DIRECTOR ORIENTATION AND CONTINUING EDUCATION
The Nominating and Governance Committee is responsible for monitoring the orientation and education needs of the Directors as well as for making recommendations about orientation and education to the Board, individual directors and management where appropriate. Directors are expected to annually attend a director training program that is approved or endorsed by a nationally recognized firm. Such annual training shall be in a subject matter related to corporate governance or another subject specifically related to service on our Board. The Corporate Secretary shall be responsible for coordinating an orientation for new directors, and for periodically providing materials or briefing sessions for all directors on subjects that would assist them in discharging their duties. Each new director shall, within six months of election to the Board, spend a day at corporate headquarters for personal briefing by senior management on SCANA’s strategic plan, its financial statements, and its key policies and practices.
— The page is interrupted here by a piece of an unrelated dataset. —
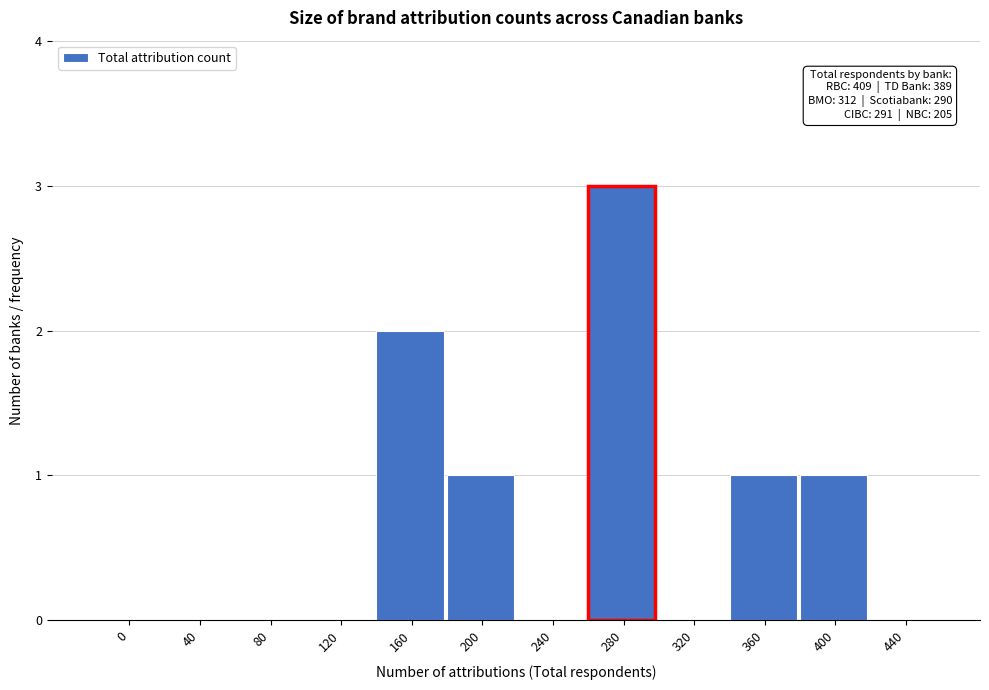

Reading left to right, list all the values displayed in this chart.

0=0	40=0	80=0	120=0	160=2	200=1	240=0	280=3	320=0	360=1	400=1	440=0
SCANA POLICIES ON BUSINESS ETHICS AND CONDUCT
- All SCANA employees, including the Chairman and CEO, the Chief Financial Officer, the Principal Accounting Officer and Directors, are required to abide by SCANA’s longstanding Code of Conduct to ensure that SCANA’s business is conducted in a consistently legal and ethical manner. These standards form the foundation of a comprehensive process that includes compliance with corporate policies and procedures, an open relationship among colleagues that contributes to good business conduct, and an abiding belief in the integrity of SCANA’s employees. SCANA’s policies and procedures cover all areas of professional conduct, including employment policies, conflicts of interest, intellectual property and the protection of confidential information, and require adherence to laws and regulations applicable to the conduct of SCANA’s businesses.
- Employees are required to report any conduct that they believe in good faith to be an actual or apparent violation of SCANA’s Code of Conduct.
These governance principles are reviewed periodically by the Board.
The Board shall annually elect the Company’s Lead Director. The Lead Director presides at all Board meetings at which the Chairman is not present, including executive sessions of the independent directors held at each regularly scheduled Board meeting, and is also authorized to call meetings of the Independent Directors when necessary or appropriate. The Lead Director will maintain an active, ongoing, positive and collaborative relationship with the Chairman and the CEO and keep an open line of communication providing for the dissemination of information to the Board. The Lead Director also collaborates with the Chairman regarding schedules and agendas for the board meetings and provides feedback from the Board to the Chairman following each executive session of the Independent Directors.
COMMUNICATIONS WITH DIRECTORS
You may communicate with the Chairs of the Audit, Compensation and Nominating and Governance committees by sending an e-mail to email@example.com, firstname.lastname@example.org, or email@example.com or with the independent Directors as a group by sending an e-mail to firstname.lastname@example.org.
SCANA will not make any personal loans or extensions of credit to Directors or executive officers. Amounts owed for the provision of utility services by the Company or its subsidiaries and billed to the Director or officer and paid in the ordinary course of business shall not be deemed to be a loan.
BOARD INTERACTION WITH INSTITUTIONAL INVESTORS, THE MEDIA AND CUSTOMERS
The Board believes that communications and relationships on behalf of SCANA with institutional investors, the media and customers should be conducted primarily by members of management. However, Directors may participate occasionally in such interaction at the request and with the knowledge of the CEO.